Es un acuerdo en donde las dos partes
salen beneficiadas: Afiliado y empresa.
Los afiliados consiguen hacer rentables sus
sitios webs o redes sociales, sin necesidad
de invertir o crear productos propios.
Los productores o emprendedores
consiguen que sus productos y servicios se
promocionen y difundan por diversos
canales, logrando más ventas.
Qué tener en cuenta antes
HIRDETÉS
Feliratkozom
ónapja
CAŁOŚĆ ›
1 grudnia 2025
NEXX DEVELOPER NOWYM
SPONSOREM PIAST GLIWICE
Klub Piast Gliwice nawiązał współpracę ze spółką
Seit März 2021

==

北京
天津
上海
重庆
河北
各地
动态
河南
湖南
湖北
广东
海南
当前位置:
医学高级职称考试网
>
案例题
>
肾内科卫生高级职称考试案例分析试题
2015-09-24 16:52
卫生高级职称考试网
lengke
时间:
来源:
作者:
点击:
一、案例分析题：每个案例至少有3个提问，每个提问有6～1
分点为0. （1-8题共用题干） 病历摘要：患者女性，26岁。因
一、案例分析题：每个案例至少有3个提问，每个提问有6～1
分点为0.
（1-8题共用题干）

AIM OF THE EXERCISE -
An exact copy of the lines above, from the one containing "sitios webs o redes sociales, sin necesidad" through the one containing "Seit März 2021", is the whole of the answer.

SOLVED EXERCISE -
sitios webs o redes sociales, sin necesidad
de invertir o crear productos propios.
Los productores o emprendedores
consiguen que sus productos y servicios se
promocionen y difundan por diversos
canales, logrando más ventas.
Qué tener en cuenta antes
HIRDETÉS
Feliratkozom
ónapja
CAŁOŚĆ ›
1 grudnia 2025
NEXX DEVELOPER NOWYM
SPONSOREM PIAST GLIWICE
Klub Piast Gliwice nawiązał współpracę ze spółką
Seit März 2021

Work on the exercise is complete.